● Reading text:
************
Every time Louis Murphy scores a touchdown this season, watch him point to the sky.

He's talking to his guardian angel. Her name is Filomena.

Murphy and his mother, more affectionately known as Mina, were as close as a mother and son could be.

Mina found a lump in her breast his senior year of high school. Gradually, her health prevented her from attending the majority of his games last year. So mother and son devised a signal that would let them talk to each other while the wide receiver was on the field.

Whenever he scored last season, he pointed to the sky. They spoke five times.

Murphy went home for two weeks in the off-season after the Capital One Bowl when his mother's conditioned worsened and she had to be hospitalized.

"I told her that I loved her," he said. "I got a chance to talk to her before she went."

After a four-year battle with cancer, Mina, the person he had grown to call "his heart," died on Valentine's Day. She was 47.

As soon as coach Urban Meyer got the phone call, he left the Southeastern Conference meetings, hopped on a plane and headed for St. Petersburg, Murphy's hometown. Meyer's mother passed away nine years ago, so he knew he had to be there to offer Murphy his condolences and what insight he could.
************
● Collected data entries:
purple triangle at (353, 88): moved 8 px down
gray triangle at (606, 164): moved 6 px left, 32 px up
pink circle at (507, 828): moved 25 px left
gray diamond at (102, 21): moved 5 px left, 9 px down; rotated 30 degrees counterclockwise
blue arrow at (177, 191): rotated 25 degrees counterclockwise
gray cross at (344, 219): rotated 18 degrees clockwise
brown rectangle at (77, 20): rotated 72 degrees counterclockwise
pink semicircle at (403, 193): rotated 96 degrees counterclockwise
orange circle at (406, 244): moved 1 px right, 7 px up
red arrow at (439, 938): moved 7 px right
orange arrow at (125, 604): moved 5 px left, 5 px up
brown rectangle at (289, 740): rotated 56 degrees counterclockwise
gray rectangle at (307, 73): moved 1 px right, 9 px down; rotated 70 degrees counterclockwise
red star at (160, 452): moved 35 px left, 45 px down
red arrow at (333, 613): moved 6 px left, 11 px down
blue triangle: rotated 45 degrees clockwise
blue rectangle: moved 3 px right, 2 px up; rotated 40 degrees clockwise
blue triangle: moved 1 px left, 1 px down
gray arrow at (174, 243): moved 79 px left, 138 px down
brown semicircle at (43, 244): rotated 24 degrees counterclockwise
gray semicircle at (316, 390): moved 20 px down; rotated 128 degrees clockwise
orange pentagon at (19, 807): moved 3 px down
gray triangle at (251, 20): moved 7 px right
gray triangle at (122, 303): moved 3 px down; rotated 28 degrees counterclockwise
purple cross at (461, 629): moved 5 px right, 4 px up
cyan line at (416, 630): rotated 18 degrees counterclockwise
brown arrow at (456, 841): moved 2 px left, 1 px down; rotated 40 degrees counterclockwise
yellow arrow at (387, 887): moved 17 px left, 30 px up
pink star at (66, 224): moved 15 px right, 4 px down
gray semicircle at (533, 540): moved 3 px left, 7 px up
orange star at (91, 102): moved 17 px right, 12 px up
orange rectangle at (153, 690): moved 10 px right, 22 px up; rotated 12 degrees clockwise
************
● Problems to work on:
[1] For each statement, say whether it agrees with the article about Louis Murphy and his mother. Answer yes or no and quote the words from the article that decide it.
(a) Murphy's mother was also called Mina.
(b) Mina died on New Year's Day.
(c) Urban Meyer's mother died five years ago.
[2] Carry on the article about Louis Murphy and his mother, starting after its last sentence.
The data above has nothing to do with what is asked here.

● Answers to the tasks:
[1]
(a) Yes: "Murphy and his mother, more affectionately known as Mina"
(b) No: "died on Valentine's Day"
(c) No: "Meyer's mother passed away nine years ago"

[2]
"The advice when people say, 'Time heals all wounds and it's eventually going to go away,' that's absolutely wrong," Meyer said. "It's not going to go away. You just have to learn how to handle it and almost use it as strength."

His teammates rode a bus down for the services at Mount Zion Progressive Missionary Baptist Church, where his father is the pastor. Among those in attendance was former teammate Reggie Nelson, whose mother passed away before the 2007 BCS National Championship Game.

Nelson has kept his loss extremely private, and to this day has never opened up publicly, but he reached out to Murphy. The two still swap text messages throughout the week just to check on each other.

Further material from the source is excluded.